The interpretation of the point (0.9046, 0) from the model is that when a person has a shoe size of just under 1.0, then their predicted vocabulary is zero. Shoe sizes below 0.9046 will have a negative vocabulary. Is this reasonable? It certainly does not make sense that someone could have a negative number of words in their vocabulary. Newborn babies are born without knowing any words and this number stays flat at 0 for some length of time. Therefore, this model is not accurate for very low shoe sizes.

3. Shaquille’s shoe size is significantly beyond the scope of the data that the model is based on. The data relates to elementary school students and a size 23 shoe is beyond the relevant domain. This means it wouldn’t make sense to use this model to predict Shaquille’s shoe size. Shoe size does not cause vocabulary, but the two variables are strongly correlated because over time both tend to grow.

#### Practice

For each correlation coefficient, describe what it means for data to have that correlation coefficient and sketch a scatterplot with that correlation coefficient.

1. $r=1$

2. $r=-0.5$

3. $r=-1$

4. $r=0$

5. $r=0.8$

The data below shows the SAT math score and GPA for 7 different students.

 SAT math score 595 520 715 405 680 490 565 GPA 3.4 3.2 3.9 2.3 3.9 2.5 3.5

6. Use your calculator to perform a linear regression that models the data. What is the regression equation? What is the correlation coefficient?

7. Use the equation from #6 to predict the GPA for a student with an SAT score of 500. Does this prediction seem reasonable given the data? Why or why not?

8. What is the relevant domain of this data?

9. Does a high SAT math score cause a high GPA?

The data below shows scores from two different quizzes for 10 different students.

 Quiz 1 Score 15 12 10 14 10 8 6 15 16 13 Quiz 2 Score 20 15 12 18 10 13 12 10 18 15

10. Use your calculator to perform a linear regression that models the data. What is the regression equation? What is the correlation coefficient?

11. Use the equation from #10 to predict the Quiz 2 score for a student with a Quiz 1 score of 19. Does this prediction seem reasonable given the data? Why or why not?

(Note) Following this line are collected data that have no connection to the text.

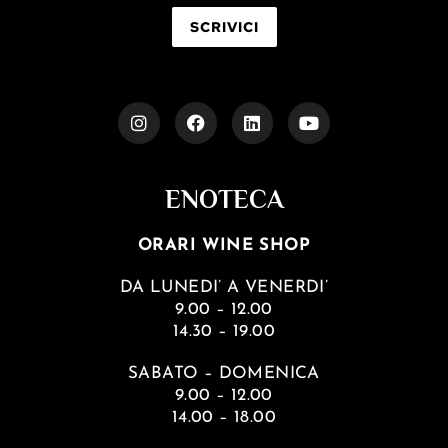
SCRIVICI
ENOTECA
ORARI WINE SHOP
DA LUNEDI’ A VENERDI’
9.00 – 12.00
14.30 – 19.00
SABATO – DOMENICA
9.00 – 12.00
14.00 – 18.00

13. Explain in your own words the difference between causation and correlation.

14. Explain in your own words what the correlation coefficient measures.

15. Explain why a larger sample size will cause a more accurate correlation coefficient.

### Vocabulary Language: English

bivariate data

bivariate data

Bivariate data consists of two paired sets of data.
correlation coefficient

correlation coefficient

The correlation coefficient is a standard quantitative measure of best fit of a line. It has the symbol r and has values from -1 to +1.
deterministic

deterministic

A deterministic relationship indicates that the value of one variable can be reliably and accurately determined by the manipulation of the other variable.
explanatory variables

explanatory variables

Explanatory variables are another name for independent variables.
linear correlation

linear correlation

Linear correlation is a measure of the strength of the linear relationship between two random variables.
linear correlation coefficient

linear correlation coefficient

A  linear correlation coefficient  or r -value of a relationship between two variables describes the strength of the linear relationship.
response variables

response variables

Response variables are another name for dependent variables.
scatter plot

scatter plot

A scatter plot is a plot of the dependent variable versus the independent variable and is used to investigate whether or not there is a relationship or connection between 2 sets of data.
Scatterplot

Scatterplot

A scatterplot is a type of visual display that shows pairs of data for two different variables.
Slope

Slope

Slope is a measure of the steepness of a line. A line can have positive, negative, zero (horizontal), or undefined (vertical) slope. The slope of a line can be found by calculating “rise over run” or “the change in the $y$ over the change in the $x$.” The symbol for slope is $m$
Slope-Intercept Form

Slope-Intercept Form

The slope-intercept form of a line is $y = mx + b,$ where $m$ is the slope and $b$ is the $y-$intercept.